La Guardia Civil se ha sumado al “ho tornarem a fer” ("lo volveremos a hacer") del movimiento independentista. Malas noticias para el futuro inminente; para el futuro en mayúsculas, ni se sabe, de lo lejos que nos queda y lo negro que se intuye. Ya sabemos lo que hicieron ambas partes hace dos años, y la sola formulación de la idea de que vaya a repetirse es una pesadilla, porque implica que ninguna de las partes ha tomado conciencia de los errores cometidos ni tienen ninguna intención de evitar los excesos propagandísticos, políticos, policiales y judiciales protagonizados en otoño del 2017.

El Parlament aprueba una resolución legitimando la desobediencia institucional y otra pidiendo que la Guardia Civil desaparezca de Cataluña, y a los pocos días la Benemérita celebra la fiesta de su patrona en Barcelona con un despliegue de medallas y una glosa de los servicios prestados en la lucha contra el independentismo que incomoda a los mandos de los Mossos invitados a la fiesta.
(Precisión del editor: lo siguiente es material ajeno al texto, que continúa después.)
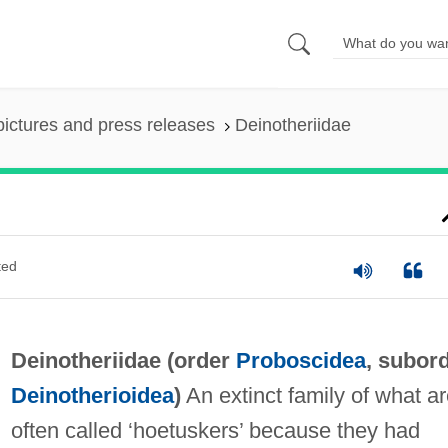
pictures and press releases
Deinotheriidae
ted
Deinotheriidae (order
Proboscidea
, subor
Deinotherioidea
)
An extinct family of what a
often called ‘hoetuskers’ because they had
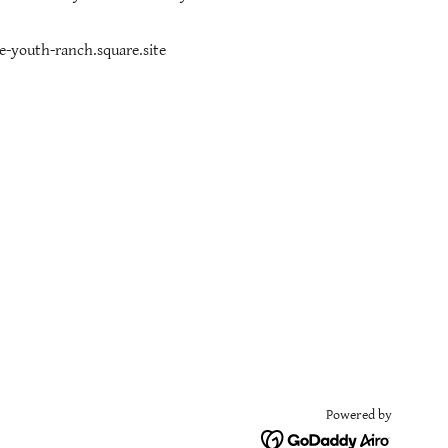
ge-youth-ranch.square.site
Powered by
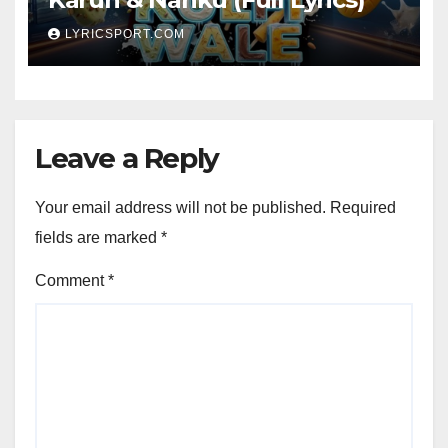
LYRICSPORT.COM
Leave a Reply
Your email address will not be published.
Required
fields are marked
*
Comment
*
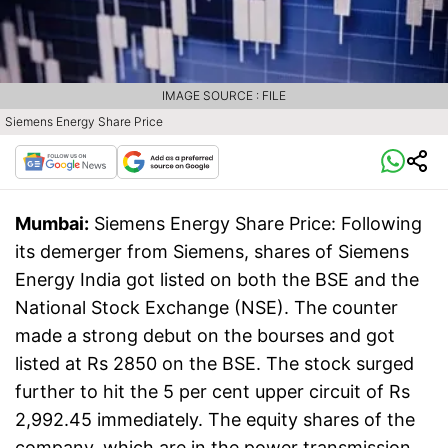
IMAGE SOURCE : FILE
Siemens Energy Share Price
Mumbai:
Siemens Energy Share Price: Following
its demerger from Siemens, shares of Siemens
Energy India got listed on both the BSE and the
National Stock Exchange (NSE). The counter
made a strong debut on the bourses and got
listed at Rs 2850 on the BSE. The stock surged
further to hit the 5 per cent upper circuit of Rs
2,992.45 immediately. The equity shares of the
company, which are in the power transmission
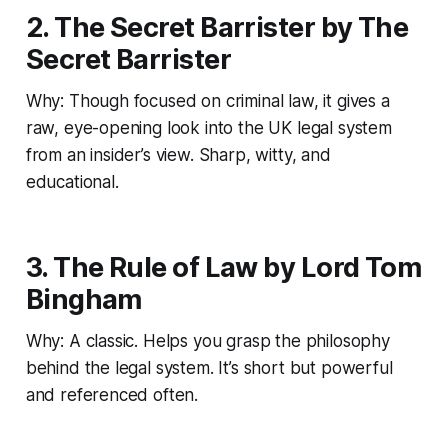
2. The Secret Barrister by The
Secret Barrister
Why: Though focused on criminal law, it gives a
raw, eye-opening look into the UK legal system
from an insider’s view. Sharp, witty, and
educational.
3. The Rule of Law by Lord Tom
Bingham
Why: A classic. Helps you grasp the philosophy
behind the legal system. It’s short but powerful
and referenced often.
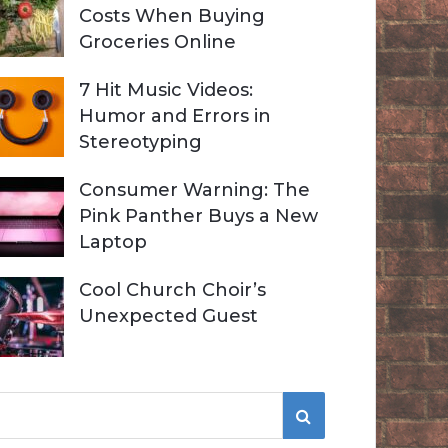
Costs When Buying
Groceries Online
7 Hit Music Videos:
Humor and Errors in
Stereotyping
Consumer Warning: The
Pink Panther Buys a New
Laptop
Cool Church Choir’s
Unexpected Guest
S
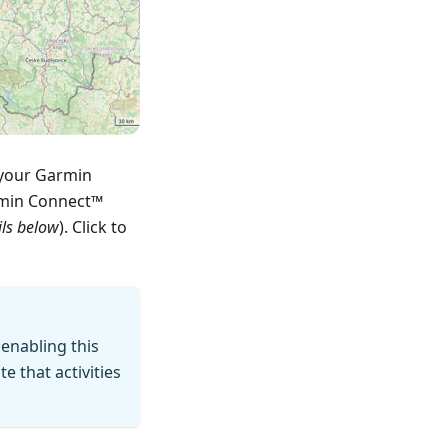
 your Garmin
rmin Connect™
ils below
). Click to
 enabling this
 that activities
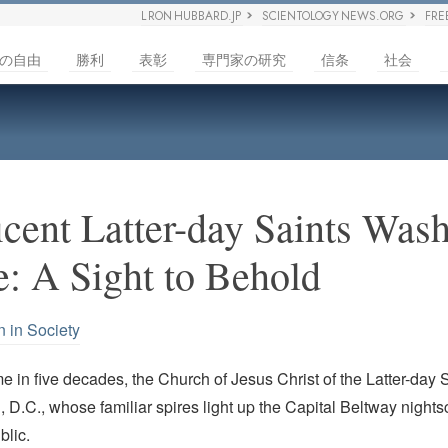
L RON HUBBARD.JP
SCIENTOLOGY NEWS.ORG
FRE
の自由
勝利
表彰
専門家の研究
信条
社会
cent Latter-day Saints Wash
: A Sight to Behold
n in Society
time in five decades, the Church of Jesus Christ of the Latter-day
 D.C., whose familiar spires light up the Capital Beltway nights
blic.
Para rematar, el general Pedro Garrido, parafrasea al presidente de la Generalitat para advertir que volverán a hacer lo que hicieron “cada vez que haga falta”.

Los mandos de los Mossos presentes en el acto debieron sentir la misma sensación de abatimiento que mucha otra gente soporta cuando oyen a Torra anunciar que lo volverán a hacer. No se trata tanto de comparar lo que protagonizaron unos y otros en aquellas fechas de tensión, porque la naturaleza y la gravedad de sus respectivos actos fue muy diferente, sino de temer que la concatenación de los mismos factores se repita y volvamos a deambular por el abismo. No estoy muy convencido de que la repetición histórica de unos hechos dramáticos los convierta en una farsa como aseguraba Marx en el 18 Brumario de Luis Bonaparte.

La diferencia entre el primer acto y el segundo (si es que vivimos una réplica) es que algunas incógnitas nos fueron desveladas en octubre del 2017. La más relevante, sin duda, la predisposición del Estado a actuar con toda la fuerza de la ley, llegando al exceso sin miramientos; mientras que el independentismo oficial, en el Parlament y en el Gobierno de la Generalitat, tuvo que admitir sin tapujos que no había nada más allá de la propaganda y una notable fuerza electoral. El resultado del choque entre estas dos fuerzas totalmente desequilibradas es conocido.

La gravedad del asunto radica en que aquel encontronazo entre el Estado de derecho en pie de guerra y la desobediencia protagonizada por un gobierno autonómico abrazado a un derecho que ni la ONU reconoce para Cataluña tuvo graves consecuencias para sus dirigentes, para todos los ciudadanos y para sus instituciones, comenzando por la propia Generalitat y alcanzando a los poderes del Estado y a los mismos cuerpos policiales. Es sorprendente la alegría con la que unos y otros protagonistas proclaman su predisposición a repetir la maldita experiencia.

En este escenario, el conjunto de la ciudadanía somos simples prisioneros de la retroalimentación de los bandos, pendientes de que en el peligroso juego de la acción y la reacción, de la provocación y la indignación, a nadie se le vaya la mano. Intuyendo, además, que ninguna maniobra planteada en los actuales términos de orden público y desgaste del Estado nos acerca, ni por asomo, a una eventual solución del conflicto político. Mucho riesgo para no avanzar ni un milímetro, en todo caso para retroceder al 23 de octubre de 1977; sin embargo, a todos se les ve felices de volver a la andadas.